The exhibit's main attraction, Kiss and its soundtrack, immerses the viewer in sound and image. Gordon, with Bill Nace, Steve Gunn, and John Truscinski, provides a wave on which to float down the river of the film; sometimes delicate, often dreamy, never intrusive, and always enriching. Kiss is not titillating — the contact is not so clinically presented to seem orchestrated or over-directed, but it isn’t enticing or overtly sexualized. In truth, it’s exactly what one would expect Warhol’s handling of couples meeting at the mouth for an hour would be, music imbuing it with a lush richness that soars.

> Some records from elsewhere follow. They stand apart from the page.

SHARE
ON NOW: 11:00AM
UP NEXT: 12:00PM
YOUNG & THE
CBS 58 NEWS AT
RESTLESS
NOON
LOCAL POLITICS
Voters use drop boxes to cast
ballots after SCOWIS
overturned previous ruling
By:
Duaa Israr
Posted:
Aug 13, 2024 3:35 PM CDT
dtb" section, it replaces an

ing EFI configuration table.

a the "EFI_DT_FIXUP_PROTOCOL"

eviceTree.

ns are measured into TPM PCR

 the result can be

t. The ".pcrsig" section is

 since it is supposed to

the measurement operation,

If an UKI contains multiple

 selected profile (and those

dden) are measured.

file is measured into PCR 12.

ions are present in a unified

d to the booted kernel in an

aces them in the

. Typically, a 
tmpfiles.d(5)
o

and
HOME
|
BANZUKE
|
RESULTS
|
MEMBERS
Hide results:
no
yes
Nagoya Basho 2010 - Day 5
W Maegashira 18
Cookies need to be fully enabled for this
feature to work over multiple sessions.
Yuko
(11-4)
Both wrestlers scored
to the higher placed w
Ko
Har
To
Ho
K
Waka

click to enlarge Kim Gordon's Lo-Fi Glamour exhibit at The Andy Warhol Museum is bold, crude, and dangerous
Sound for Andy Warhol's Kiss
The score for Kiss was recorded in The Warhol’s theater over a two-day stretch in summer of 2018. During this visit, Gordon met with Beck to not only discuss her existing works for inclusion, but prompt new explorations to debut, resulting in the Airbnb series.

These new works live and breathe as natural extensions of Gordon's previous works, absorbing elements of earlier series and carrying them forward. The primal quality of the noise band and hashtag cycles continue; lines remain rough, vital, vibrant, now shaped but not softened. All feature a female form, nude, caught in a process rather than a pose. No faces can be seen. Most begin at the shoulder and one or two extend upwards in a glimpse of the plane of a chin or curve of a mouth, but that’s as far as it goes, leaving only our gaze. Although these torsos are framed as if by windows, the feeling for the viewer is not one of peeping into secret spaces. Instead, we catch sight as an accidental observer of women who exist not for us, or in spite of us, but free of us. What we think is of no consequence. The women in these works may be without clothing, but they move through space confident that the mantle of their autonomy rests securely upon their shoulders.

The Warhol has commissioned works of music before and has worked with artists to develop exhibitions, but this is the first time that music and art have partnered collaboratively in the work of a single artist. It’s additionally the first time that Gordon has presented a collection of work so extensive. What follows is an exploration of agency, expression, and the evolution of rebellion that thoroughly absorbs, regardless of the discipline being utilized.

Kim Gordon: Lo-Fi Glamour is on view at The Andy Warhol Museum through Sept. 1, 2019.